Figure Legends
Figure 1: Schematic diagram of the location of defects in the apical
muscular septum.
Figures 2A, 2B: Panel A: Transthoracic echocardiographic image with
color flow showing multiple defects (red arrows) in the apical muscular
septum (asterisk) which demonstrate a left to right shunt from left
ventricle (LV) to right ventricle (RV). Panel B: Left ventricular
angiogram in left anterior oblique view with cranial angulation
demonstrating multiple oblique defects (asterisks) representing a
Swiss-cheese septum.
Figures 3A-3F: Volume rendered (A) and oblique coronal (B) image showing
the ventricular septum en-face and revealing the presence of multiple
defects (various colored arrows). Short axis images at the mid
ventricular level (C and D), at the ventricular apex (E) and four
chamber image (F) profile the various defects (corresponding colored
arrows).
Figures 4A-4F: Volume rendered (A) and oblique coronal (B) image showing
the ventricular septum en-face and demonstrating the presence of
multiple defects (various colored arrows). Oblique axial images at
various levels (C to F) profile the respective defects (corresponding
colored arrows).
Figures 5A-5F: Surgical photograph showing step-by-step passage of a
thick No.3 black braided SUTUPAK silk (Ethicon, Johnson and Johnson Pvt.

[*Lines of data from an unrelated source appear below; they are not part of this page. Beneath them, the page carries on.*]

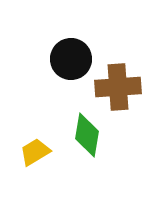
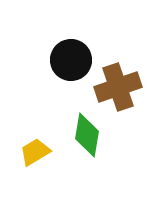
black circle: moved 1 px down
brown cross: rotated 15 degrees counterclockwise
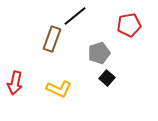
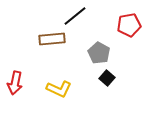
brown rectangle: rotated 65 degrees clockwise
gray pentagon: rotated 25 degrees counterclockwise
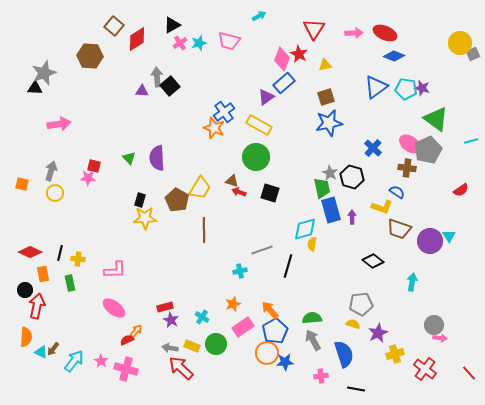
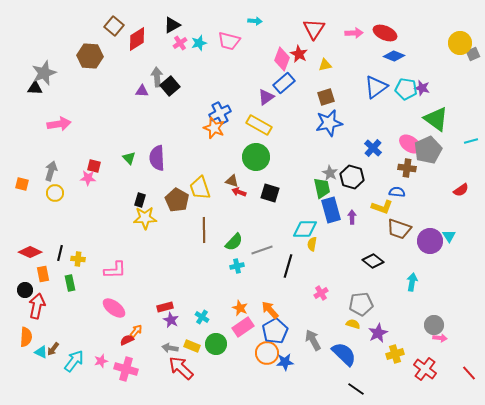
cyan arrow at (259, 16): moved 4 px left, 5 px down; rotated 32 degrees clockwise
blue cross at (224, 112): moved 4 px left, 1 px down; rotated 10 degrees clockwise
yellow trapezoid at (200, 188): rotated 130 degrees clockwise
blue semicircle at (397, 192): rotated 28 degrees counterclockwise
cyan diamond at (305, 229): rotated 15 degrees clockwise
cyan cross at (240, 271): moved 3 px left, 5 px up
orange star at (233, 304): moved 7 px right, 4 px down; rotated 28 degrees counterclockwise
green semicircle at (312, 318): moved 78 px left, 76 px up; rotated 138 degrees clockwise
blue semicircle at (344, 354): rotated 28 degrees counterclockwise
pink star at (101, 361): rotated 24 degrees clockwise
pink cross at (321, 376): moved 83 px up; rotated 24 degrees counterclockwise
black line at (356, 389): rotated 24 degrees clockwise
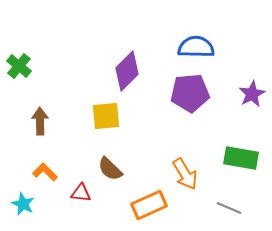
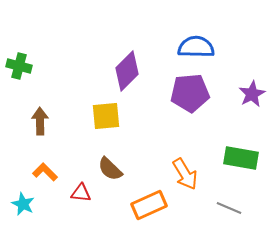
green cross: rotated 25 degrees counterclockwise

Ltds., USA) ligature (L) through the additional muscular ventricular
septal defect (VSD) in a child with multiple discrete muscular septal
defects. 5A: shows the small aorta (AO), distended right ventricle (RV),
and tense hypertensive pulmonary artery (PA); 5B, 5C: a right angle
forcep (F) is passed through the additional ventricular septal defect,
and kissed against a DeBakey forcep which is inserted through the larger
VSD. The tip of silk ligature is grasped and looped through the
additional septal defect. Traction on the silk ligature facilitated
exposure of the margins of septal defect; 5D, 5E: two ventricular septal
defects are closed separately using Dacron knitted polyester patches
(BAARD® SAUVAGE® Filamentous, BARD peripheral vascular Inc, Temple, AZ,
USA) and 5-0 interrupted pledgeted mattress sutures; 5F: shows the
separately closed ventricular septal defect.
Figures 6A, 6B: Schematic drawing of Kitagawa’s technique of insertion
of an oversized patch on the left ventricular side of the defect.
Figures 7A, 7B: Mace’s technique of surgical closure of the Swiss-cheese
septum using a single large patch on the right ventricular side with
intermediate fixation to prevent septal bulging.
Figure 8: Ootaki’s technique of sandwiching the apical defects between
the two polyester felt patches.
Figure 9: Kitagawa’s technique of closure of multiple apical defects,
sandwiching the septum with the anterior wall of the ventricle.
Figures 10A-10C: Surgical closure of apical defects through an apical
right ventriculotomy.
Figure 11: Surgical approach to apical defects through a modified apical
left ventriculotomy.
Figure 12: Wu’s two-patch and right ventricular apex exclusion technique
of repair of the Swiss-cheese septum.